Excerpt:
--------------------------------------------------

We were first to report last September on the launch of the Ambassador Fund, which counts its investment advisor as Embassy Asset Management LP and sits as a series under the Investment Managers Series Trust II, which is sponsored by the fund arm of UMB Bank, UMB Fund Services, Inc., alongside Mutual Fund Administration, LLC.

Its launch continued the trend of bringing ILS investment opportunities to a wider range of investors in the United States, being registered as a non-diversified mutual fund structure under the Investment Company Act of 1940.

At launch, the Ambassador Fund was positioned to have a primary focus on investing in catastrophe bonds, but with the ability to also invest in other insurance-linked assets, such as collateralized reinsurance, quota shares, excess-of-loss deals and industry loss warranties (ILW’s).

--------------------------------------------------

Set tasks:
#1 Transcribe the Ambassador Fund text, starting with "At launch, the" and going on through "loss warranties (ILW’s).".
#2 Pick up the Ambassador Fund text where it stops and continue it.
You will not need the rows for anything.

(Extracted data entries)

--------------------------------------------------

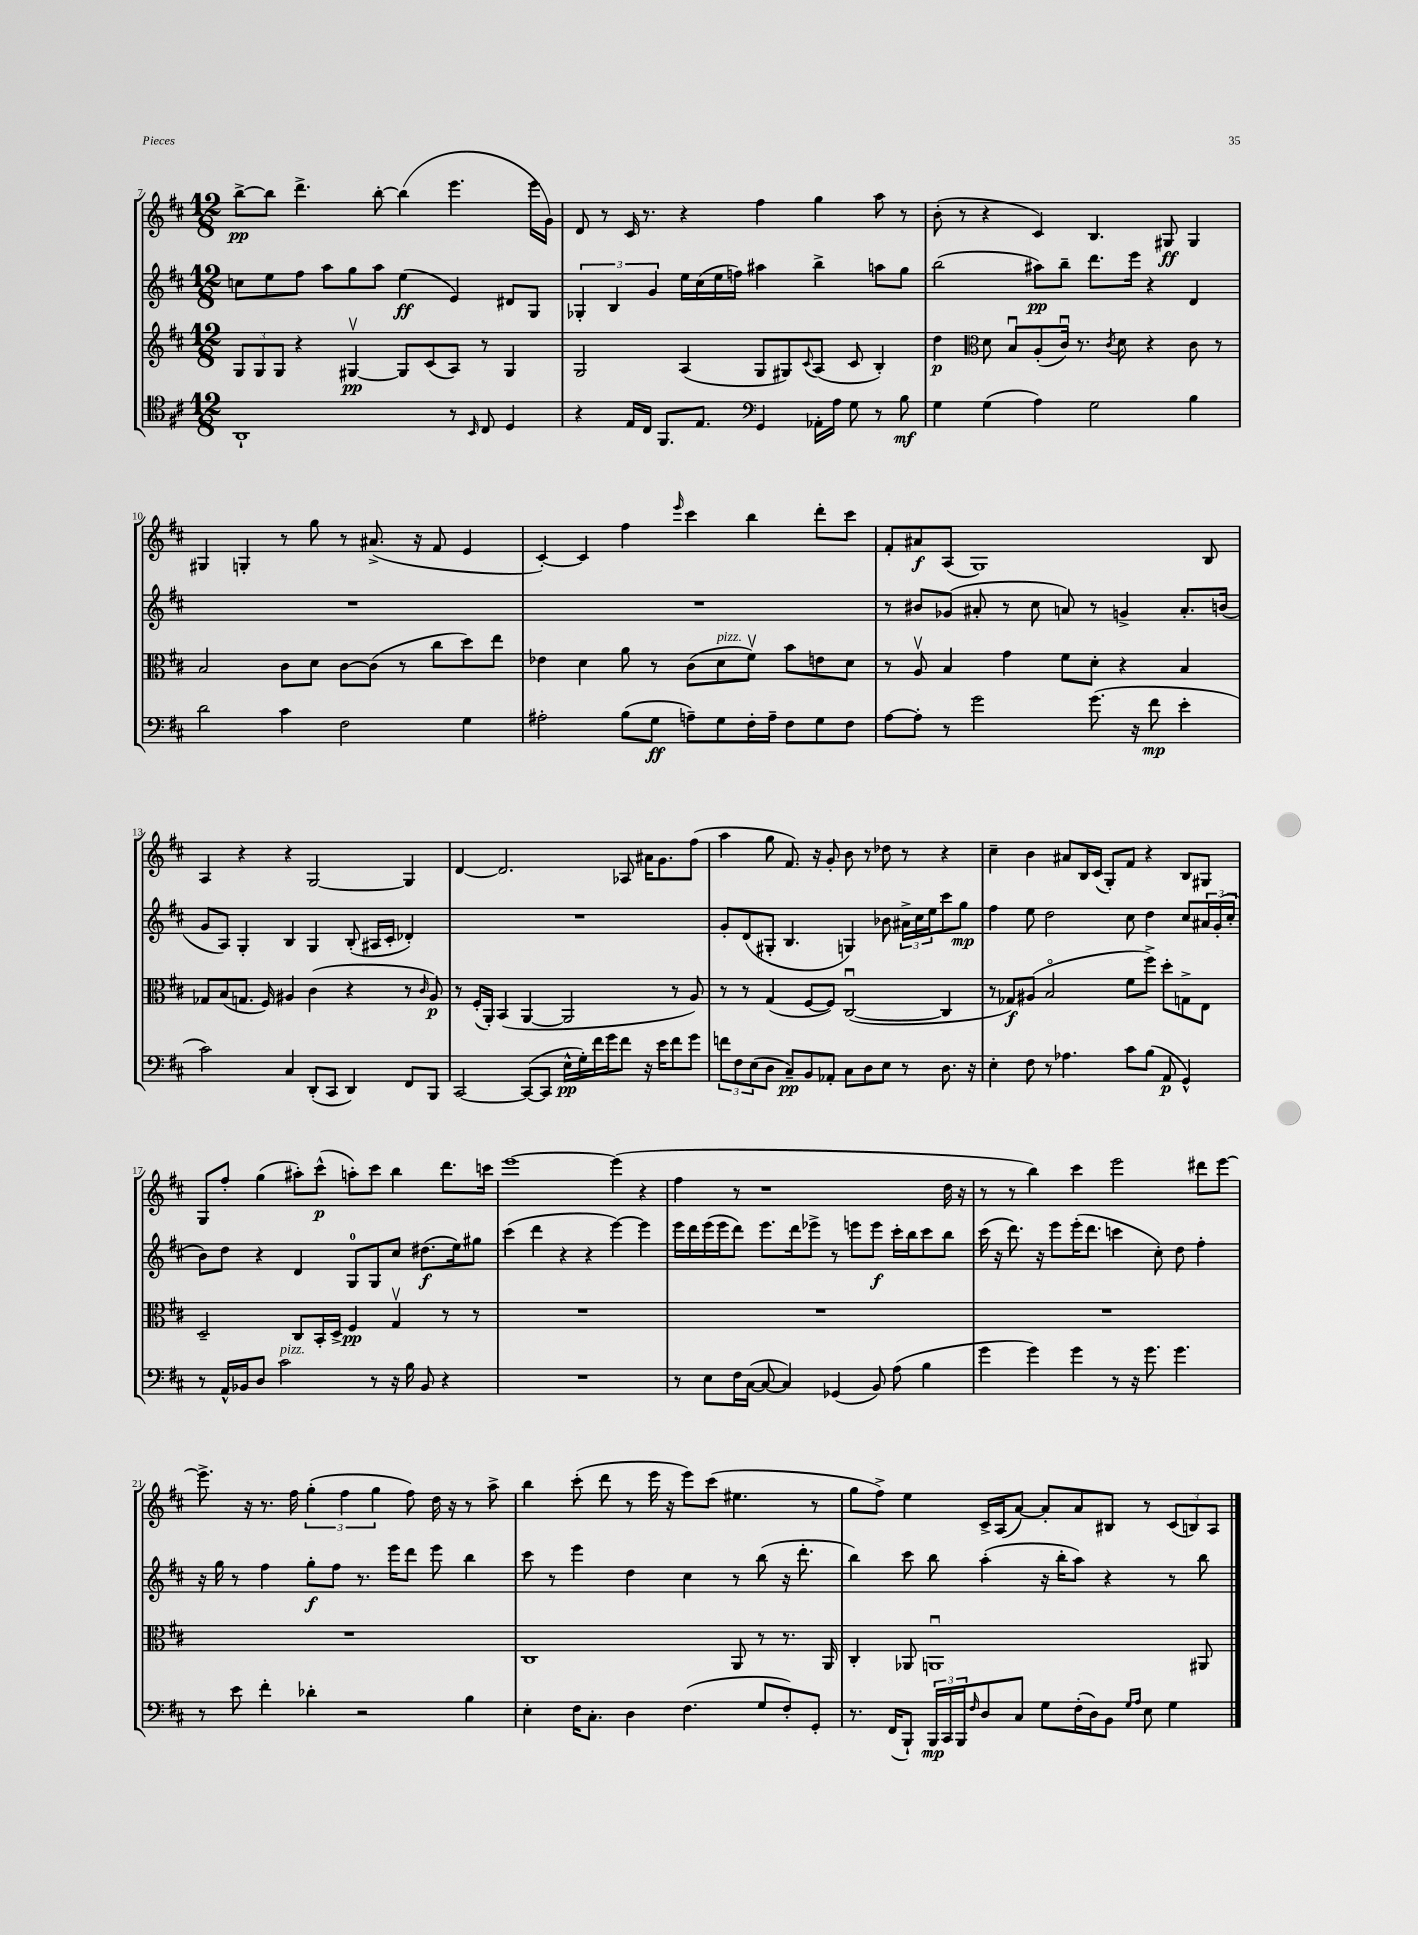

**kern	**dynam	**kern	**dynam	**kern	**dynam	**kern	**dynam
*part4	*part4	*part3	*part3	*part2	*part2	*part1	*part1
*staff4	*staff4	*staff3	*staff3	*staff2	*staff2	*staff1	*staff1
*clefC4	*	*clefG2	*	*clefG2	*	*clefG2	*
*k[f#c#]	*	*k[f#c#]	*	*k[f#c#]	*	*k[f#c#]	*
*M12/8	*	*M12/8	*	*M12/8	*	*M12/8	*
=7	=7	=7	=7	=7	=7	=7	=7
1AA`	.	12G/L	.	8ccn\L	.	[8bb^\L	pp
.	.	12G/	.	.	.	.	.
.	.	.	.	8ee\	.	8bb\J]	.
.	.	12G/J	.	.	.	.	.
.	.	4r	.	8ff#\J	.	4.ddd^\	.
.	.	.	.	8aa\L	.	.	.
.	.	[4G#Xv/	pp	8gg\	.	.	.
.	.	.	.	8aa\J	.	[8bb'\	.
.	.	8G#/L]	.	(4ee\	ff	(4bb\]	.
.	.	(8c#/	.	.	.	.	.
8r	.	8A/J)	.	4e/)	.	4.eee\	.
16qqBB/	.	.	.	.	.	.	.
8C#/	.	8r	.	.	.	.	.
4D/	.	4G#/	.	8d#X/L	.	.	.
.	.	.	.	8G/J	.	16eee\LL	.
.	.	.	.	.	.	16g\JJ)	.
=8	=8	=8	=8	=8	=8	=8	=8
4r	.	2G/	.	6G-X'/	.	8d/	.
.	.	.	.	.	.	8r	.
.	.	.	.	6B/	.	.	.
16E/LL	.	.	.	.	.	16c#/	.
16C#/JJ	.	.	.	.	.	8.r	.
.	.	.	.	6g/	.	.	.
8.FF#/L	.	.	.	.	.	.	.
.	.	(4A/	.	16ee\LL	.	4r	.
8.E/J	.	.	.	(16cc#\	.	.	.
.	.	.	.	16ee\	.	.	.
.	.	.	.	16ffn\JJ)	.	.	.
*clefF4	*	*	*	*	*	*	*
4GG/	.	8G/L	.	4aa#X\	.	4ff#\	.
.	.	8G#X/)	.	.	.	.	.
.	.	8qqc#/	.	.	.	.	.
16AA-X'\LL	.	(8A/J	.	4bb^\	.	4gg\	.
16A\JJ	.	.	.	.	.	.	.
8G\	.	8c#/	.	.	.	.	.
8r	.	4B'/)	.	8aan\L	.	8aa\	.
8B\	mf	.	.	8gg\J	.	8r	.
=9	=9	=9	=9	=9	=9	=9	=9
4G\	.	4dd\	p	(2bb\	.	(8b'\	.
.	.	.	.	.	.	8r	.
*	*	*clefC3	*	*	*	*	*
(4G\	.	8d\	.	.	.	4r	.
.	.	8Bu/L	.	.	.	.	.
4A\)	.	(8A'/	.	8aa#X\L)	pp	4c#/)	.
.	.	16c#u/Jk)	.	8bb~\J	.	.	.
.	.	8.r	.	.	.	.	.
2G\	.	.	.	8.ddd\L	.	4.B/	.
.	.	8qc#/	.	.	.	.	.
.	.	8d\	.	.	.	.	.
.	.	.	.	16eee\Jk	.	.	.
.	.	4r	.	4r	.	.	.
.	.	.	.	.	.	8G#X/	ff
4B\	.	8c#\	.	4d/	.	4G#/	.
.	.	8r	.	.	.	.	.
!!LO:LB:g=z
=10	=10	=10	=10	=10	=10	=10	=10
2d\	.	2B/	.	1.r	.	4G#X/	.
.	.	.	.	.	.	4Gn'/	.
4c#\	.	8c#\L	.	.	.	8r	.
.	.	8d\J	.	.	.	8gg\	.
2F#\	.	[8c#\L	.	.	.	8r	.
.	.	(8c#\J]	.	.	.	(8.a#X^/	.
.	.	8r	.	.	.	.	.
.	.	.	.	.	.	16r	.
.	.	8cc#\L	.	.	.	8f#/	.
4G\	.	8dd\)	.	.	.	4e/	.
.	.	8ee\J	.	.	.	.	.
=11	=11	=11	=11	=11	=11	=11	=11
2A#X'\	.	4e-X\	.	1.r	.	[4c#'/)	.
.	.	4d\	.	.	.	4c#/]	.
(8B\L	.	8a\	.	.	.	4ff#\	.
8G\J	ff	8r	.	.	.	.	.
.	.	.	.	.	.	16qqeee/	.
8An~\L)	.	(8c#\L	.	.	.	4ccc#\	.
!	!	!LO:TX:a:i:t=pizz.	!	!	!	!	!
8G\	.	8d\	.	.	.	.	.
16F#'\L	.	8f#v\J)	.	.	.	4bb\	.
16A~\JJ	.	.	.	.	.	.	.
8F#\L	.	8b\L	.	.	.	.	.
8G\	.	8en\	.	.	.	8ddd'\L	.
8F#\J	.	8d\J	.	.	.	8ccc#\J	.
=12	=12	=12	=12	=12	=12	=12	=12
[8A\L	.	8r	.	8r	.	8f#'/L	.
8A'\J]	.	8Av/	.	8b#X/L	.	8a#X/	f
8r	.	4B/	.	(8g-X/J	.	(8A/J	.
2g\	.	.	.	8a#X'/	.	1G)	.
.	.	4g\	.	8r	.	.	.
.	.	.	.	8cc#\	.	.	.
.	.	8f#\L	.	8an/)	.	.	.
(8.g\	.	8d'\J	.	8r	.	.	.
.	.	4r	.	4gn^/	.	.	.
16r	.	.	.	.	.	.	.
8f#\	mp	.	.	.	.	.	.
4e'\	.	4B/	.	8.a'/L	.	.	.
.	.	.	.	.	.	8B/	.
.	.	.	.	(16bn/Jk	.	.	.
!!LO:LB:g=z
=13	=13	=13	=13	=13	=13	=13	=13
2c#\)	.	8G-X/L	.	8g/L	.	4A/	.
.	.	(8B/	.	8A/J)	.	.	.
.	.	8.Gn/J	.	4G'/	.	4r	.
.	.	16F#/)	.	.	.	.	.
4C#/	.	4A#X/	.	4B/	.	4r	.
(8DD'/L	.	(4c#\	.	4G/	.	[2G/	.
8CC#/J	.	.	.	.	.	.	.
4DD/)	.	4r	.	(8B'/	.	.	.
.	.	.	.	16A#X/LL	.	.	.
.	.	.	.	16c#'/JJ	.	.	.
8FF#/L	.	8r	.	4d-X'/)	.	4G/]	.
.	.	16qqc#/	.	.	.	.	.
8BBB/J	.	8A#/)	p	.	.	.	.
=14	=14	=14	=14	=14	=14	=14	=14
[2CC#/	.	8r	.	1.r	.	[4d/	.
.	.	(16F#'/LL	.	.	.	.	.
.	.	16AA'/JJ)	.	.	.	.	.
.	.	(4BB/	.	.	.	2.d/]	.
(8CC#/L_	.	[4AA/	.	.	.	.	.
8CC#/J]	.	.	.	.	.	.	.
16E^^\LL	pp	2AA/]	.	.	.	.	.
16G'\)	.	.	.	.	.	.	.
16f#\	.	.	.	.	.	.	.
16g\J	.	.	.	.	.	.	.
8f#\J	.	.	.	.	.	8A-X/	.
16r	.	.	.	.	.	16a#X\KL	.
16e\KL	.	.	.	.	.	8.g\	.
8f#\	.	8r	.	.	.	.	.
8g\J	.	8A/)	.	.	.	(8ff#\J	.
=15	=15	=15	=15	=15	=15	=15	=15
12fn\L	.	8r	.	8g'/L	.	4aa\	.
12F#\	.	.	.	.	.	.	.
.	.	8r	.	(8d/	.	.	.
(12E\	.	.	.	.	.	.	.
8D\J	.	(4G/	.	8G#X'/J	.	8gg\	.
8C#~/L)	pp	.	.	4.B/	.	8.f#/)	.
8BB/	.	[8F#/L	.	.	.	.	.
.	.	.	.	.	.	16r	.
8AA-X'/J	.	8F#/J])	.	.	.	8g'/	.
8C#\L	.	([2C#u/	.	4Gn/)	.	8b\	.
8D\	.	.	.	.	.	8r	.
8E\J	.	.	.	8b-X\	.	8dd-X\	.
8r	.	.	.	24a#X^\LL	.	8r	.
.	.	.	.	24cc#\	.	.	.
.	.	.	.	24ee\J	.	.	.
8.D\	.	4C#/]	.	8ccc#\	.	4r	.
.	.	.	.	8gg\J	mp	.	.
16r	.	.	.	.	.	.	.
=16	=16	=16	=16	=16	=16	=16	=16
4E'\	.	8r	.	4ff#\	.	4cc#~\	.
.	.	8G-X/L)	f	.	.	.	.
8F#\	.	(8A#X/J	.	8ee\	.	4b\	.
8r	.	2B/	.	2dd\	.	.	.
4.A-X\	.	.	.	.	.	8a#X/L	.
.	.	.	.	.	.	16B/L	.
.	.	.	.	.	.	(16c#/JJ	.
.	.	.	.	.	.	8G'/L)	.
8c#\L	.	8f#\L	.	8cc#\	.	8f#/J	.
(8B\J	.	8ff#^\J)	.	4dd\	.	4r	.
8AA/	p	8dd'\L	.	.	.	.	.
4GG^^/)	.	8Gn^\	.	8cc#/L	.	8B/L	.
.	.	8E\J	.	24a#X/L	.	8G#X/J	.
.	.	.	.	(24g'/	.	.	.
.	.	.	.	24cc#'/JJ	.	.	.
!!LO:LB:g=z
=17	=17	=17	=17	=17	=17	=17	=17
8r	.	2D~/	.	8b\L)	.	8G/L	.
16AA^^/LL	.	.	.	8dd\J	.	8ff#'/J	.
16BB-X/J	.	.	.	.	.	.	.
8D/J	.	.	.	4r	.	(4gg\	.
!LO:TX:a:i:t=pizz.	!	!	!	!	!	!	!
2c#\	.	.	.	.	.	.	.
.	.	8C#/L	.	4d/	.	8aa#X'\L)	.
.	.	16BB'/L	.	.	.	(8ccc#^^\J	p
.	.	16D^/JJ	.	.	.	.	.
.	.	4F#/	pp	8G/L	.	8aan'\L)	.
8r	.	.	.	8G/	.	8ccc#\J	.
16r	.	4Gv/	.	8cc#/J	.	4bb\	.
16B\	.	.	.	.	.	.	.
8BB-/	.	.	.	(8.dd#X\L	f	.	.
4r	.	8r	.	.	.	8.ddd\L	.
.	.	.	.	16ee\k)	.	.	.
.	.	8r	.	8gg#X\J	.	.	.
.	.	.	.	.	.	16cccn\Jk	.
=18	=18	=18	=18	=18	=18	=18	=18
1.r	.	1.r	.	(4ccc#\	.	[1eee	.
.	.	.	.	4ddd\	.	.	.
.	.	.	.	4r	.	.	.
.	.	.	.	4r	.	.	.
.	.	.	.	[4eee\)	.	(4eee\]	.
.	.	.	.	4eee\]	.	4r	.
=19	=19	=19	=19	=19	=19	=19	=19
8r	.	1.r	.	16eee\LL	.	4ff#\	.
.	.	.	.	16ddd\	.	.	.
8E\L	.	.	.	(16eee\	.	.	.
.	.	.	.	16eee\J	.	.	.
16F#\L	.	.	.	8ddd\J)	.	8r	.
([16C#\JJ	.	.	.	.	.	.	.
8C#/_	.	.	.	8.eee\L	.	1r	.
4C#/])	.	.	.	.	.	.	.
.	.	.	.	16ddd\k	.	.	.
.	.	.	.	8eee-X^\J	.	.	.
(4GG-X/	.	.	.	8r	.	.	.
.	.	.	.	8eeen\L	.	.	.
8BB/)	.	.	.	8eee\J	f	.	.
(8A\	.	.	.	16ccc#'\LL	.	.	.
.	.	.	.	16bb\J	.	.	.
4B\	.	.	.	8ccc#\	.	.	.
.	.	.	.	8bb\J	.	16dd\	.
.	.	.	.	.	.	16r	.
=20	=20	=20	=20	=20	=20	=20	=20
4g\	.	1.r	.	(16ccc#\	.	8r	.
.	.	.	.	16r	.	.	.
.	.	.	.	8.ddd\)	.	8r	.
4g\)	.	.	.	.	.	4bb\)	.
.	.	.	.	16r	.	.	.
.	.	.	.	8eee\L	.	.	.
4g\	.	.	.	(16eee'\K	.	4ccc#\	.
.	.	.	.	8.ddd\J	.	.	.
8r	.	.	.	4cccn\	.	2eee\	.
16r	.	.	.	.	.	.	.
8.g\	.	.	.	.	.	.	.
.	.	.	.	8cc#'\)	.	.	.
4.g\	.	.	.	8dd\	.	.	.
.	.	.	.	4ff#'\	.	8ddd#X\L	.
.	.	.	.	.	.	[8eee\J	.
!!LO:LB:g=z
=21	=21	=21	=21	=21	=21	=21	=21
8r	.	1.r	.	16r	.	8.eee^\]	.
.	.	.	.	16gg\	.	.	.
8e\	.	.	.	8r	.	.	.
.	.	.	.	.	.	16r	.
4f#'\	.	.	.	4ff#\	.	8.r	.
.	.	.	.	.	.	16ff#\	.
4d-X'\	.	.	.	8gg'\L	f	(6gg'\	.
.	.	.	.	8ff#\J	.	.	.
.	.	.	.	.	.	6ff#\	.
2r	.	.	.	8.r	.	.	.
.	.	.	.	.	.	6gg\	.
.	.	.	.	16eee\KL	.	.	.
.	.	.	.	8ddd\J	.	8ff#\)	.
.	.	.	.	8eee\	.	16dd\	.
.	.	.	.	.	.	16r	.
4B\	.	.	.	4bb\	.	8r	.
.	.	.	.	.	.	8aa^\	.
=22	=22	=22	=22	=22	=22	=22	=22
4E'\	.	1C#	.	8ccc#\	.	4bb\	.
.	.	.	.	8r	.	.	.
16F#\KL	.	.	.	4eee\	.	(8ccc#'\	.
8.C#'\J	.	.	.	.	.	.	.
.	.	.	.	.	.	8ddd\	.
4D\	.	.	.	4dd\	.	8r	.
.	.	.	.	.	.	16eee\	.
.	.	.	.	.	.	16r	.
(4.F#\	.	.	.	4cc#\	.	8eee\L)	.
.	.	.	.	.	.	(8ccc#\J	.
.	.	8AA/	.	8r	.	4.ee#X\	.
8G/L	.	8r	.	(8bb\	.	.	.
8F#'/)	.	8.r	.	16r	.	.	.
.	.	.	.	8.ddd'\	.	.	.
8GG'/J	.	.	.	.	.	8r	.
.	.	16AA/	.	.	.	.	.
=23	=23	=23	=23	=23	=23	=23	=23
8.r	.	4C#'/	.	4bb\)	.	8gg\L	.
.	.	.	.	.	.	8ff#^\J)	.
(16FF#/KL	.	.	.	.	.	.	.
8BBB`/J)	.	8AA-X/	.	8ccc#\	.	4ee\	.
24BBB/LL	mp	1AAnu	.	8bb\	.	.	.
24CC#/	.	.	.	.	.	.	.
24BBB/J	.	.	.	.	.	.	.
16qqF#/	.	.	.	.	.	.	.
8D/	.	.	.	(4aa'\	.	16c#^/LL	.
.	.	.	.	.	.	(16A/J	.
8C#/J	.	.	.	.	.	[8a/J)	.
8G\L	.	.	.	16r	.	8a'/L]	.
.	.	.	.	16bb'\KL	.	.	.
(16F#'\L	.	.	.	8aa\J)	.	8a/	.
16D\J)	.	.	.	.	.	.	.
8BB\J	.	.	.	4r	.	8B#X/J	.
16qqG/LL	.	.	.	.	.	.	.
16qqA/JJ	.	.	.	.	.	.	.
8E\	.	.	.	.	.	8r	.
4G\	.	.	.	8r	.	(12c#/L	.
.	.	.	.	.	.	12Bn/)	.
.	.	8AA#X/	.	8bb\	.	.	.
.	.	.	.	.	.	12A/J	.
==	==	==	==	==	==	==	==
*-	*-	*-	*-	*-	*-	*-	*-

--------------------------------------------------

The results:
#1
At launch, the Ambassador Fund was positioned to have a primary focus on investing in catastrophe bonds, but with the ability to also invest in other insurance-linked assets, such as collateralized reinsurance, quota shares, excess-of-loss deals and industry loss warranties (ILW’s).

#2
We were also first to report in December that Tangency Capital Ltd., an insurance-linked securities (ILS) investment manager that originally had a focus solely on quota share reinsurance business, was set to take on the portfolio manager role for the Ambassador Fund.

Then, in May this year, we reported first that the investment strategy had been broadened in the prospectus for the Ambassador Fund, with what began as a cat bond strategy seemingly expanding in scope to include a remit to invest in a range of other insurance and reinsurance-linked assets.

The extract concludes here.